It is not common to talk about depression in men. However, an American study published on February 5, 2015 and carried out by Kevin Shafer of Brigham Young University and Garrett T. Pace of Princeton, reveals that the risk of depression linked to problems encountered in parenthood is very real, especially for step-children. fathers.
The stepfather is often parent and stepparent; it is precisely this double, even triple, role that makes his place difficult:he can be a parent from a first marriage, a step-parent in his blended family and again a parent in a second union. Stepfathers are, according to the study, 57% more likely to suffer from depression than single fathers.
Thus, the number of people with combined roles has increased over the past decades. This is due, in part, to significant changes in the forms taken by the family (20% of families are single-parent, 10% of families are blended). Because of this, many parenting roles can be psychologically challenging for both men and women due to the need to balance these roles. For example, many remarried couples each having biological children, therefore stepchildren, will have a new biological child together to link this blended family. But it can increase stress in adults because of the complex family systems it creates.

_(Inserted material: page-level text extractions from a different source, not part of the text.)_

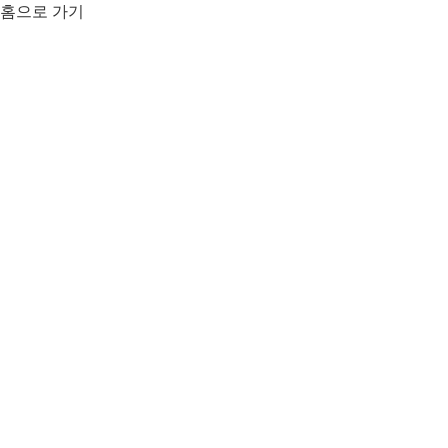
홈으로 가기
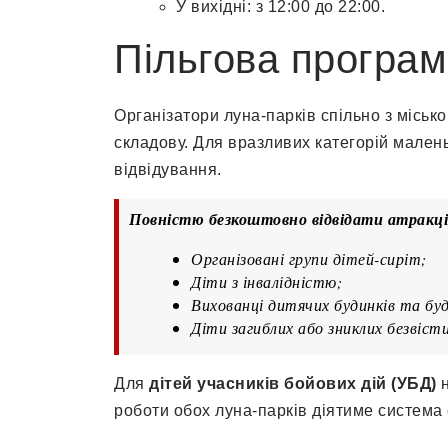
У вихідні: з 12:00 до 22:00.
Пільгова програм
Організатори луна-парків спільно з місь
складову. Для вразливих категорій малень
відвідування.
Повністю безкоштовно відвідати атракц
Організовані групи дітей-сиріт;
Діти з інвалідністю;
Вихованці дитячих будинків та буд
Діти загиблих або зниклих безвіст
Для
дітей учасників бойових дій (УБД)
н
роботи обох луна-парків діятиме система 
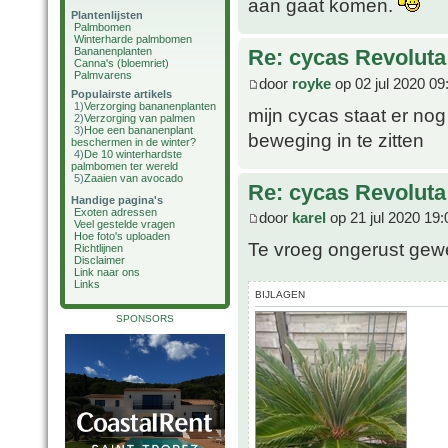
aan gaat komen.
Plantenlijsten
Palmbomen
Winterharde palmbomen
Bananenplanten
Re: cycas Revoluta
Canna's (bloemriet)
Palmvarens
door
royke
op 02 jul 2020 09
Populairste artikels
1)
Verzorging bananenplanten
mijn cycas staat er nog
2)
Verzorging van palmen
3)
Hoe een bananenplant
beweging in te zitten
beschermen in de winter?
4)
De 10 winterhardste
palmbomen ter wereld
5)
Zaaien van avocado
Re: cycas Revoluta
Handige pagina's
Exoten adressen
door
karel
op 21 jul 2020 19:
Veel gestelde vragen
Hoe foto's uploaden
Te vroeg ongerust gewee
Richtlijnen
Disclaimer
Link naar ons
Links
BIJLAGEN
SPONSORS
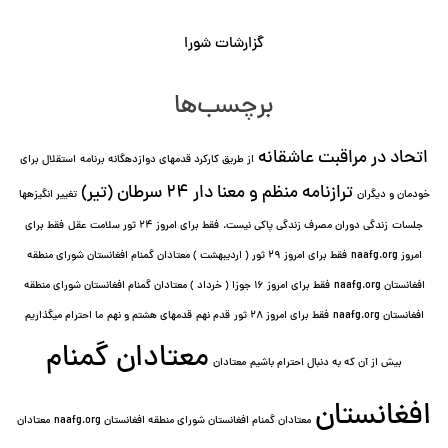
گزارشات شورا
برچسب‌ها
اتحاد در مراقبت عاشقانه
از طریق کارکرد قدمهای دوازده⁯گانه برنامه
استقلال برای
ترازنامه منظم و معنا دار ٢۴ سرطان (تیر)
خودمان و دیگران
تغییر انگیزه⁯ها
جلسات
زندگی دوران مصرف زندگی پاکی نیست.
فقط برای امروز 24 ثور سلامت عقل
فقط برای
امروز naafg.org
فقط برای امروز ٢٩ ثور ( اردیبهشت ) معتادان گمنام افغانستان شورای منطقه
افغانستان naafg.org
فقط برای امروز ۱۶ جوزا ( خرداد ) معتادان گمنام افغانستان شورای منطقه
افغانستان naafg.org
فقط برای امروز ۲۸ ثور
قدم نهم
قدمهای هشتم و نهم
ما احترام میگذاریم
معتادان گمنام
بیش از آن که به دنبال احترام باشیم
معتادان
افغانستان
معتادان گمنام افغانستان شورای منطقه افغانستان naafg.org
معتادان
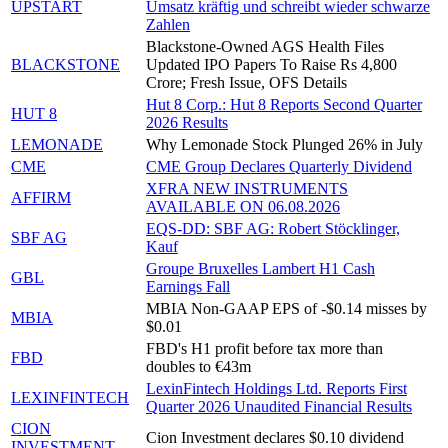
UPSTART
Umsatz kräftig und schreibt wieder schwarze
Zahlen
Blackstone-Owned AGS Health Files
BLACKSTONE
Updated IPO Papers To Raise Rs 4,800
Crore; Fresh Issue, OFS Details
Hut 8 Corp.: Hut 8 Reports Second Quarter
HUT 8
2026 Results
LEMONADE
Why Lemonade Stock Plunged 26% in July
CME
CME Group Declares Quarterly Dividend
XFRA NEW INSTRUMENTS
AFFIRM
AVAILABLE ON 06.08.2026
EQS-DD: SBF AG: Robert Stöcklinger,
SBF AG
Kauf
Groupe Bruxelles Lambert H1 Cash
GBL
Earnings Fall
MBIA Non-GAAP EPS of -$0.14 misses by
MBIA
$0.01
FBD's H1 profit before tax more than
FBD
doubles to €43m
LexinFintech Holdings Ltd. Reports First
LEXINFINTECH
Quarter 2026 Unaudited Financial Results
CION
Cion Investment declares $0.10 dividend
INVESTMENT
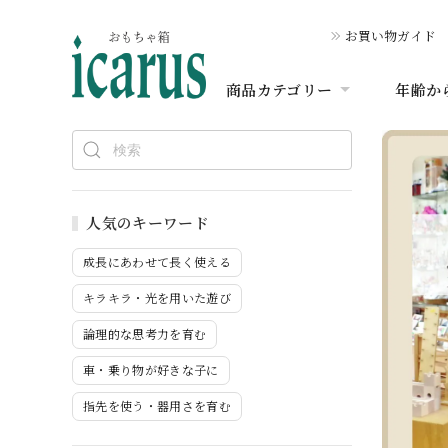
お買い物ガイド
商品カテゴリー
年齢か
人気のキーワード
成長にあわせて長く使える
キラキラ・光を用いた遊び
論理的な思考力を育む
車・乗り物が好きな子に
指先を使う・器用さを育む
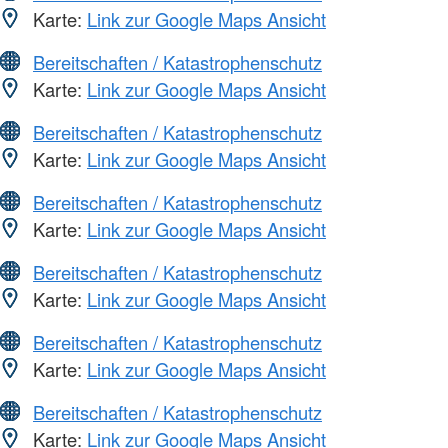
Karte:
Link zur Google Maps Ansicht
Bereitschaften / Katastrophenschutz
Karte:
Link zur Google Maps Ansicht
Bereitschaften / Katastrophenschutz
Karte:
Link zur Google Maps Ansicht
Bereitschaften / Katastrophenschutz
Karte:
Link zur Google Maps Ansicht
Bereitschaften / Katastrophenschutz
Karte:
Link zur Google Maps Ansicht
Bereitschaften / Katastrophenschutz
Karte:
Link zur Google Maps Ansicht
Bereitschaften / Katastrophenschutz
Karte:
Link zur Google Maps Ansicht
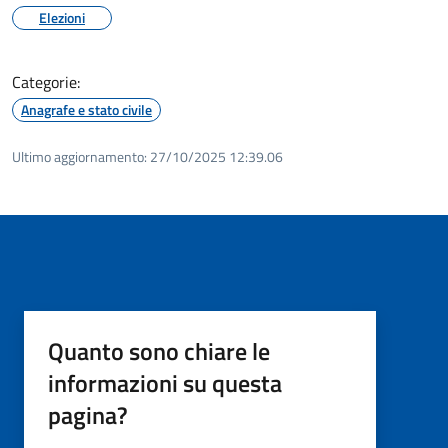
Elezioni
Categorie:
Anagrafe e stato civile
Ultimo aggiornamento:
27/10/2025 12:39.06
Quanto sono chiare le
informazioni su questa
pagina?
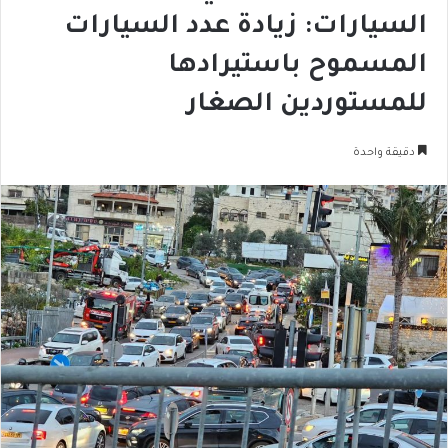
السيارات: زيادة عدد السيارات
المسموح باستيرادها
للمستوردين الصغار
دقيقة واحدة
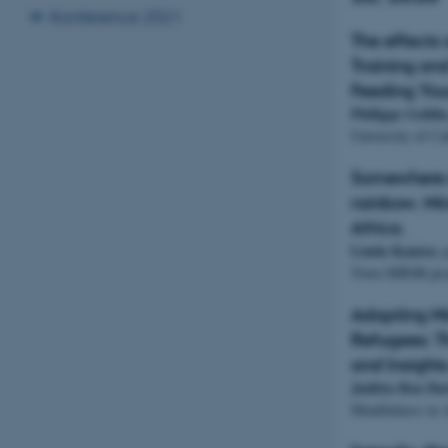
Konference 2021
The effects
Training an
Feeding You
Philippe Goldin
University of Ca
Somewhere 
rainbow. Mi
Africa.
Linda Kantor,
Town MBSR-prog
Adapting Mi
Refugees: T
and Insights
Juditta Ben Da
Mindfulness in 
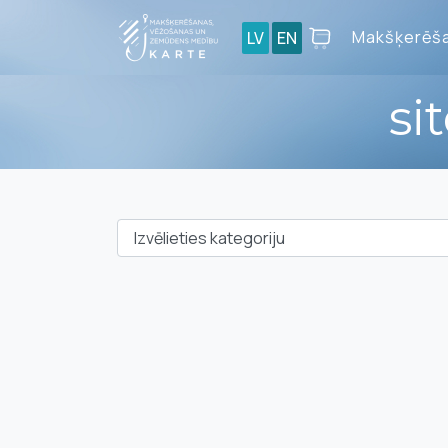
Makšķerēša
LV
EN
si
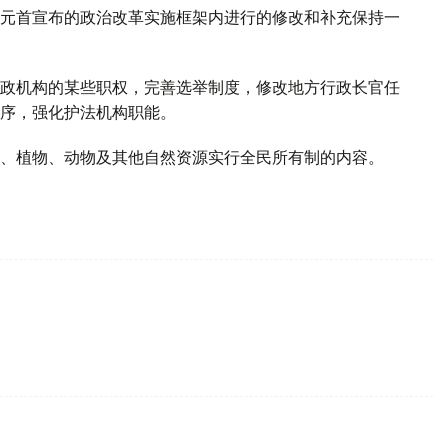
元首宣布的政治改革实施框架内进行的修改和补充保持一
政机构的某些职权，完善选举制度，修改地方行政长官任
序，强化护法机构职能。
、植物、动物及其他自然资源实行全民所有制的内容。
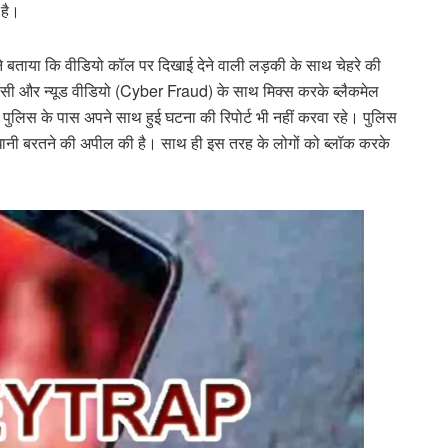
 है।
ने बताया कि वीडियो कॉल पर दिखाई देने वाली लड़की के साथ चेहरे की
ो किसी और न्यूड वीडियो (Cyber Fraud) के साथ मिक्स करके ब्लैकमेल
ुलिस के पास अपने साथ हुई घटना की रिपोर्ट भी नहीं करवा रहे। पुलिस
धानी बरतने की अपील की है। साथ ही इस तरह के लोगों को ब्लॉक करके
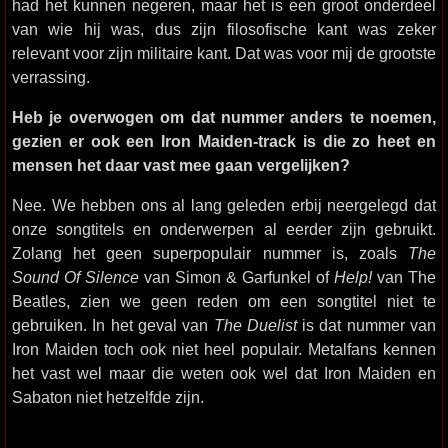
had het kunnen negeren, maar het is een groot onderdeel
van wie hij was, dus zijn filosofische kant was zeker
relevant voor zijn militaire kant. Dat was voor mij de grootste
verrassing.
Heb je overwogen om dat nummer anders te noemen,
gezien er ook een Iron Maiden-track is die zo heet en
mensen het daar vast mee gaan vergelijken?
Nee. We hebben ons al lang geleden erbij neergelegd dat
onze songtitels en onderwerpen al eerder zijn gebruikt.
Zolang het geen superpopulair nummer is, zoals
The
Sound Of Silence
van Simon & Garfunkel of
Help!
van The
Beatles, zien we geen reden om een songtitel niet te
gebruiken. In het geval van
The Duelist
is dat nummer van
Iron Maiden toch ook niet heel populair. Metalfans kennen
het vast wel maar die weten ook wel dat Iron Maiden en
Sabaton niet hetzelfde zijn.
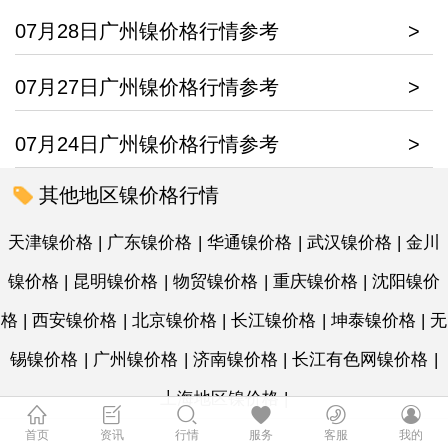
07月28日广州镍价格行情参考
>
07月27日广州镍价格行情参考
>
07月24日广州镍价格行情参考
>
其他地区镍价格行情
天津镍价格
|
广东镍价格
|
华通镍价格
|
武汉镍价格
|
金川
镍价格
|
昆明镍价格
|
物贸镍价格
|
重庆镍价格
|
沈阳镍价
格
|
西安镍价格
|
北京镍价格
|
长江镍价格
|
坤泰镍价格
|
无
锡镍价格
|
广州镍价格
|
济南镍价格
|
长江有色网镍价格
|
上海地区镍价格
|
首页
资讯
行情
服务
客服
我的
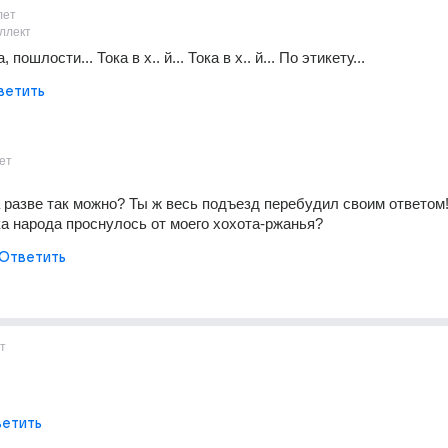
лет
ллект
 пошлости... Тока в х.. й... Тока в х.. й... По этикету...
ветить
ет
а разве так можно? Ты ж весь подъезд перебудил своим ответом!
ка народа проснулось от моего хохота-ржанья?
Ответить
т
етить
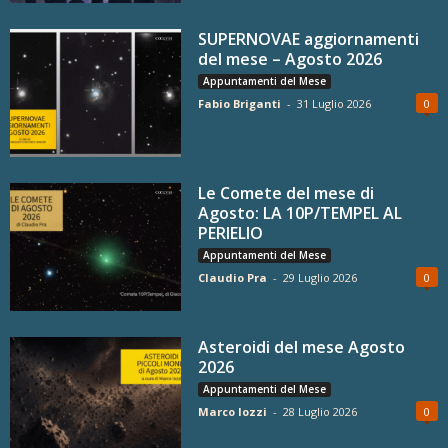
SUPERNOVAE aggiornamenti
del mese – Agosto 2026
Appuntamenti del Mese
Fabio Briganti
-
31 Luglio 2026
0
Le Comete del mese di
Agosto: LA 10P/TEMPEL AL
PERIELIO
Appuntamenti del Mese
Claudio Pra
-
29 Luglio 2026
0
Asteroidi del mese Agosto
2026
Appuntamenti del Mese
Marco Iozzi
-
28 Luglio 2026
0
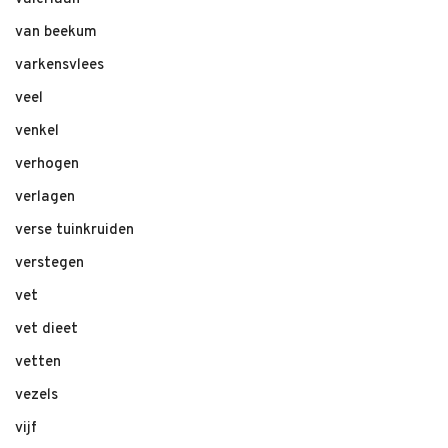
van beekum
varkensvlees
veel
venkel
verhogen
verlagen
verse tuinkruiden
verstegen
vet
vet dieet
vetten
vezels
vijf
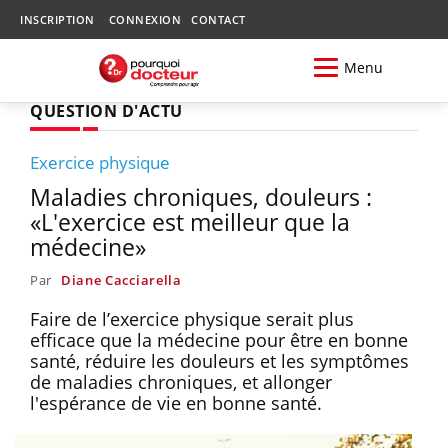
INSCRIPTION
CONNEXION
CONTACT
Menu
QUESTION D'ACTU
Exercice physique
Maladies chroniques, douleurs :
«L'exercice est meilleur que la
médecine»
Par
Diane Cacciarella
Faire de l’exercice physique serait plus
efficace que la médecine pour être en bonne
santé, réduire les douleurs et les symptômes
de maladies chroniques, et allonger
l'espérance de vie en bonne santé.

These multiple parenting roles can have more negative effects on men than on women. The expectations of male parents can vary widely depending on the biological and residential status of the children. It is relatively common for a remarried man to have a non-residential biological child from his first marriage. Ambiguity in the parenting role of the non-residential child can manifest itself in various ways, ranging from total disengagement to an attitude of breadwinner with significant involvement. Since the child is not there on a daily basis, fathers can compensate for this absence by taking on a more paternal role with their stepchildren because of their residential status. This behavioral conflict could cause substantial stress in stepfathers.
Depending on the parental roles of mothers and fathers, the factors of depression differ. In the same way that we would like to be a good parent, we want - perhaps even more - to be a good step-parent:unfortunately, there is no miracle recipe. This fear of mismanagement can also be a stress factor.
Today, neither social workers nor the medical profession learn to take into account these factors linked to the parental role in these new forms of families that one and the same person must manage. As a result, the revealing symptoms of depression are often ignored or underestimated compared to their real consequences on the psychological state of the parent.